Orwell, kırklı yılların sonunda, totaliter rejimlerin
yakın geleceğin kabusu olacağına inanıyordu. Romanda anlattığı gelecek
toplumunun o kadar uzak olmadığını vurgulamak istiyordu.
Stalin karşıtıydı ve romanda, Stalinist Sovyetler’in
propaganda, gözetim ve dil kontrolü pratiklerini abartarak hicvediyordu. İlgilisi
bilecektir, tıpkı Hayvan Çiftliği gibi bu romanının da (her ne kadar Orwell
Troçkist olmasa da) Troçkist bir yönelimi vardır. Parti’nin başındaki Büyük
Birader, mutlak lider Stalin’in izdüşümüdür. Goldstein karakteri ise Troçki’nin
alegorisidir: Sistem karşıtı, “ihanetle” suçlanan ve sürgünde olan rejim kurucusu bir figürdür. Tıpkı Hayvan Çiftliği’ndeki “Snowball” karakteri gibi...
Troçkistler için Sovyet devrimi, Stalin’in gelişiyle
birlikte bürokratik bir karşı-devrime dönüşür, kendi çocuklarını harcayan totaliter
bir gözetim devleti haline gelir. Özgürlük ve eşitlik gibi idealler berhava
olur. Troçki’nin Stalin’e yönelik en büyük suçlamalarından biri, tarihin tahrif
edilmesi ve geçmişi yeniden yazılmasıydı. 1984’teki Gerçek Bakanlığı da tam
olarak bunu yapar, geçmiş sürekli olarak yeniden yazılır.
Kişisel olarak romanı fazla karamsar bulurum, karamsarlık
da bir tür kör kuyudur çünkü. Raymond Williams’ın benzer eleştirileri varmış,
okuyunca hoşuma gitmişti. El hak, kitabın övülesi bir fikrî netliği var ama edebi
olarak, karakterlerin herhangi bir “psikolojik derinliği” yok… Politik didaktizm
türünün iyi bir örneği sayılabilir. Feminist eleştirmenler Julia karakterini
“klasik erkek fantezisi” olarak tanımlıyorlar — sahici bir muhalifi karakter olmadığını,
Winston’ın duygusal döngüsünü tamamlaması için bir araç gibi kullanıldığını söylüyorlar,
ki doğru. Orwell’in amacı bir romandan çok, bir uyarı metni yazmakmış bence. Siyaseten “yangın ziline” basmak istemiş… Ve roman tam da bu nedenle kültleşmiş, abartı,
distopyanın gücüne dönüşmüş olabilir.
1989’da Doğu Bloku çökünce, Orwell’in kehanetlerinin doğru çıktığı filan
söylenmişti. Tabii ki doğru değildi, 1984 romanında anlatılan dünya,
totaliterliğin küreselleşerek kalıcı olduğu bir dünyaydı. Doğu Blokunun çöküşüyle,
o yapının sürdürülemez olduğunu kanıtlanmıştı.
Orwell’in distopyası sürmemişti yani.

Yönerge A:
Veri satırlarının başından "mpressive given a" ifadesini içeren satıra kadar (ikisi de dahil) uzanan kısmı, "schedule" yerine "timetable" koyup geri kalan her şeyi olduğu gibi bırakarak yeniden yazın. Resimleri yanıta almayın.

Sağlanan Veriler:
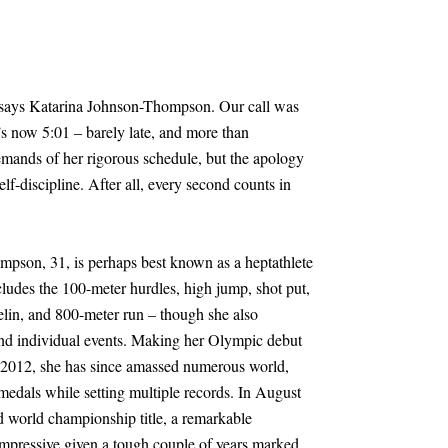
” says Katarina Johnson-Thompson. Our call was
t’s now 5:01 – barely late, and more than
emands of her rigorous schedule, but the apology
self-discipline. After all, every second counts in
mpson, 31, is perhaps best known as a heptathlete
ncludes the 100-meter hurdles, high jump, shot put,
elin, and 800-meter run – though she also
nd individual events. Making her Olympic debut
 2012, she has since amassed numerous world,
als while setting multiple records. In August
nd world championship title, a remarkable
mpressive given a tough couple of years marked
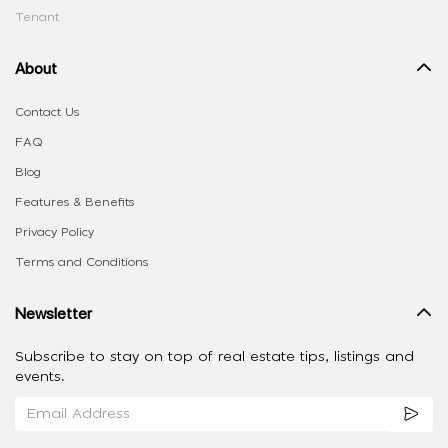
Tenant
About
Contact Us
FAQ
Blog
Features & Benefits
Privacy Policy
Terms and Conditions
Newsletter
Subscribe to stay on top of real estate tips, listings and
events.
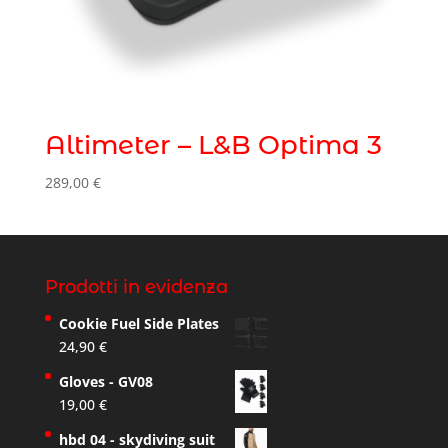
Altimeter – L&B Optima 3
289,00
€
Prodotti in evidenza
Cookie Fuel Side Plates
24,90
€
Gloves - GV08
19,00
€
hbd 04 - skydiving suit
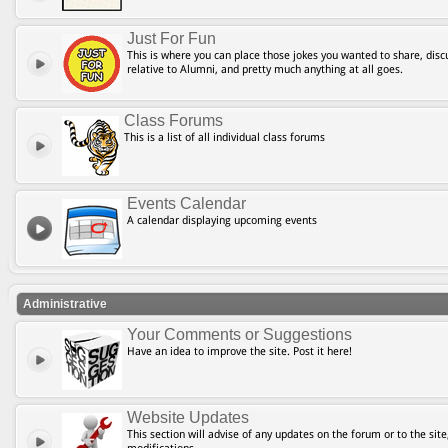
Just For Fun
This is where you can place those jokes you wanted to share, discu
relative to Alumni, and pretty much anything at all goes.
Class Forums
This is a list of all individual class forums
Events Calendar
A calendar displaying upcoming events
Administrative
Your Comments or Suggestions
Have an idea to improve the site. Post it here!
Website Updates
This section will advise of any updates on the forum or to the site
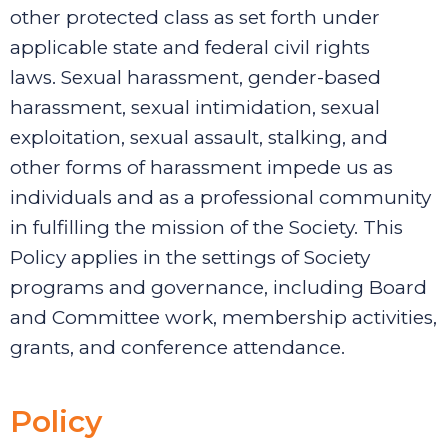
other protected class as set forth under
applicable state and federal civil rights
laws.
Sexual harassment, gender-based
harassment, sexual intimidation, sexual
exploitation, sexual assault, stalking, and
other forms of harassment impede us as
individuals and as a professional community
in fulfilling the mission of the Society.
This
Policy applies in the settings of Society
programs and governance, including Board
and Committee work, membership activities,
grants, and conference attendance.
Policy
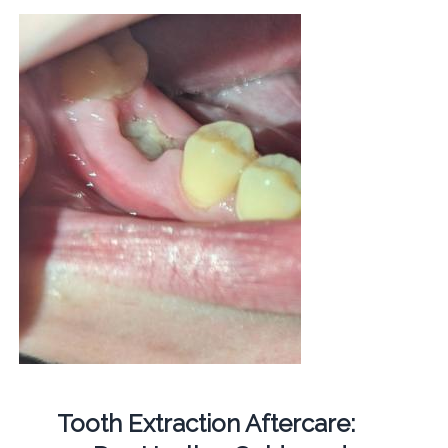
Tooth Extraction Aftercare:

Yönerge B:
Orwell'in 1984 romanı üzerine yazılmış metni kaldığı yerden sürdürün.

Alıştırma Cevabı A:
” says Katarina Johnson-Thompson. Our call was
t’s now 5:01 – barely late, and more than
emands of her rigorous timetable, but the apology
self-discipline. After all, every second counts in
mpson, 31, is perhaps best known as a heptathlete
ncludes the 100-meter hurdles, high jump, shot put,
elin, and 800-meter run – though she also
nd individual events. Making her Olympic debut
 2012, she has since amassed numerous world,
als while setting multiple records. In August
nd world championship title, a remarkable
mpressive given a tough couple of years marked

Alıştırma Cevabı B:
Sıklıkla karıştırılır, bilim kurgu, geleceği değil
şimdiki zamanı anlatır ve eleştirir. Orwell’in kahinlik yapmak istediğini
sanmıyorum, “ne olacakla değil, “ne oluyor”la ilgilendiğini düşünüyorum. Gerçeğin devlet tarafından tahrif edilmesi,
propaganda ve gözetim toplumunun yükselişine bakılırsa, evet kehanetleri doğru
çıktı. Orwell’in asıl öngörüsü, baskı rejimlerinin doğası ve insan zihninin
kontrol edilme biçimleriyle ilgiliydi.
Bu açıdan bakarsak, 1984, günümüzün
gözetim kapitalizmine, dijital manipülasyona ve post-truth siyasetine kadar
uzanan bir uyarı metni olarak geçerliliğini koruyor. O yüzden ilüstrasyonlarda Orwell’in eline bir cep
telefonu verdim ve sevdiğim bir 1984 kapağını telefonla yeniden yorumladım.
![]() |
5 yorum:
Başlığınızdaki tarih ile konu içeriğindeki ve reimdeki tarih farklı olmuş!
1948'de yazılmış 1984 isimli bir roman. Karışıklık yok
Merhabalar.
Özür dilerim.
Selam ve saygılarımla.
Hiç olur mu, siz affedin, daha açıklayıcı yazabilirmişim. Çok selam
Merhabalar.
Asıl kusur bende efendim. Neden derseniz? Yazar kitabını 1948'de yazmış, ama geleceği işaret etmek için tarihin son iki rakamını ters çevirerek 1948 yılını 1984 olarak değiştirerek kitabına isim olarak vermiş. İşte ben de dahil, blog camiasındaki birçok blogger tüm paylaşımları böyle benim gibi okuyorlar.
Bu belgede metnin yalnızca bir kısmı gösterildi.